In the meantime MINI is hoping that’s its upcoming Countryman E plugin hybrid will help fill the gap. What do you think? Does MINI need an full electric car? Or will a plugin hybrid satisfy any need for electrification?

Related: MotoringFile’s MINI E Review

  • Rikki Loades

    Ultimately, given that Petrol (fossil fuels) are a finite resource and using them destroys the planet and the future economy the car industry just needs to start investing now in full electrification of the drivetrains. It will only cost more to delay.

    They need to not run these as s side project where weird, impractical and controversial decisions get made.

    Electrification will a large extent isolate the design of car drivetrains from any changes to the way energy is generated.
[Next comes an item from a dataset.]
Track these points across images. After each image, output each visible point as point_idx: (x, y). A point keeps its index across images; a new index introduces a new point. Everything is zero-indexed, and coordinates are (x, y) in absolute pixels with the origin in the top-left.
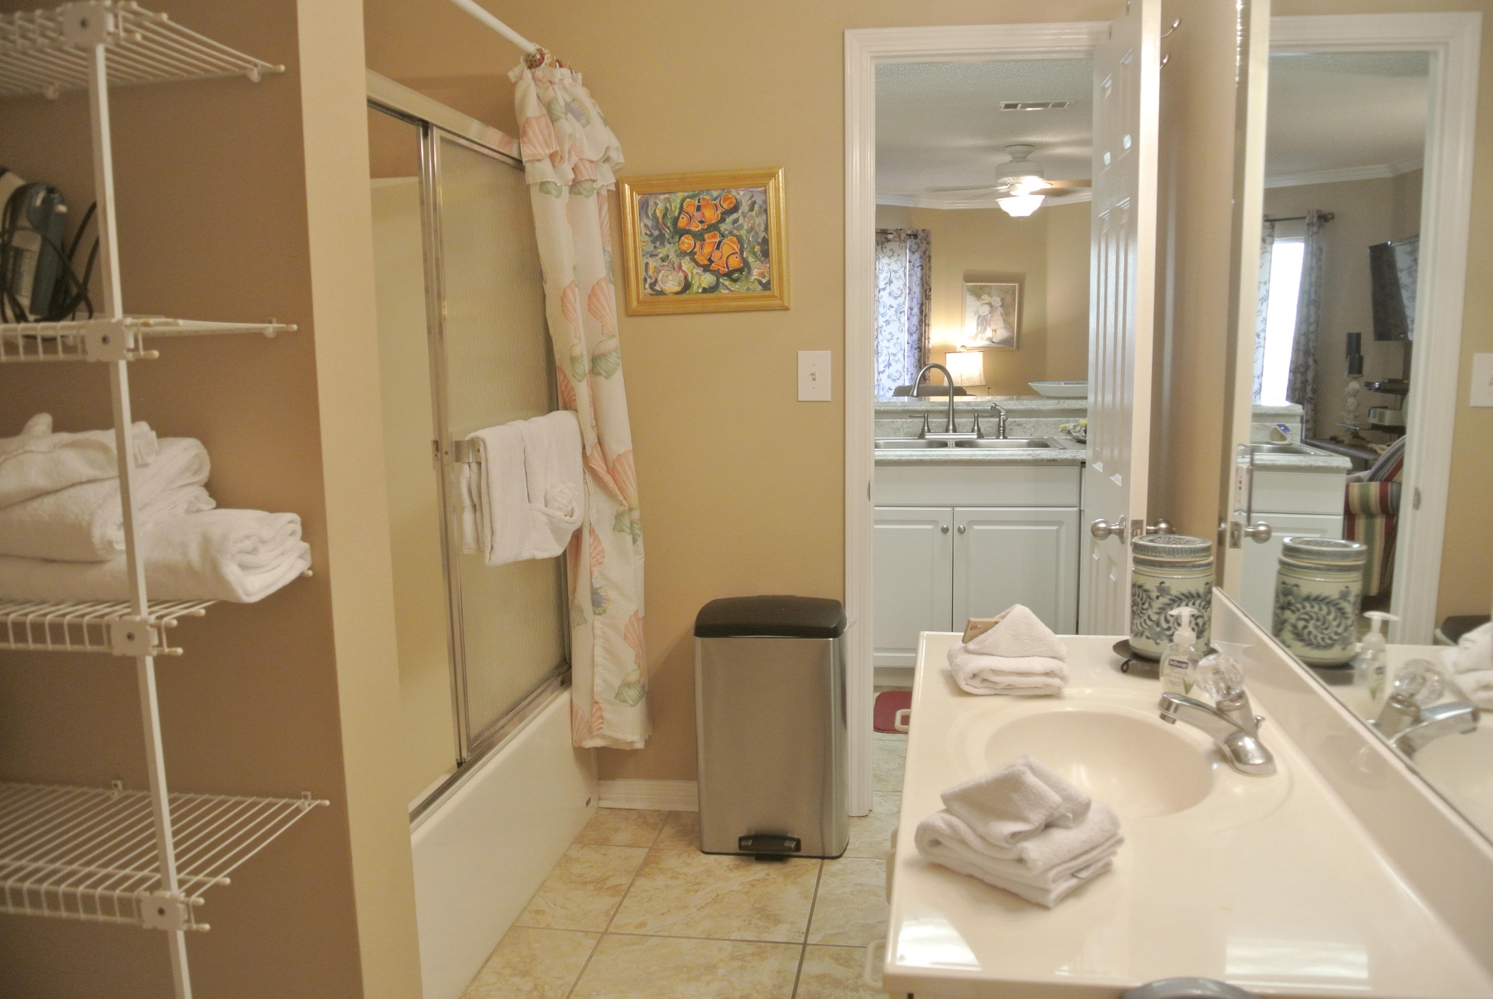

    Tesla is going to do to the car industry what Apple did to the pre-iPhone phone industry if things don’t change, and don’t change fast. I love MINI, more so than Tesla but i cant help but the trajectory Tesla is on is just a better future.

    The i3 failed simply because its a poor car. Sure you can get in and appreciate specific aspects about it. But it falls short on the two major areas: looks and range. Its also out of most people’s price range. I do not think the fact that it was electric has caused it to fail, many bad design decisions and other engineering challenges like the carbon fibre chassis which ends up making it cost too much failed it.

    The automotive press needs to wake up and remove this bias towards fossil fuels and realise electric can be great.

    Put the same care into an electric car that you would an petrol car and it can be great :).

    I really hope we see an electric mini that can rival the Tesla in some ways in the very near future.

  • Nick Dawson

    Details of BMW’s new electric car strategy will be tabled by BMW Chairman, Harald Krüger, at a BMW board meeting scheduled for the end of September. The timing of this meeting means BMW will likely make its new electric car plans official at the Paris motor show on October 1st.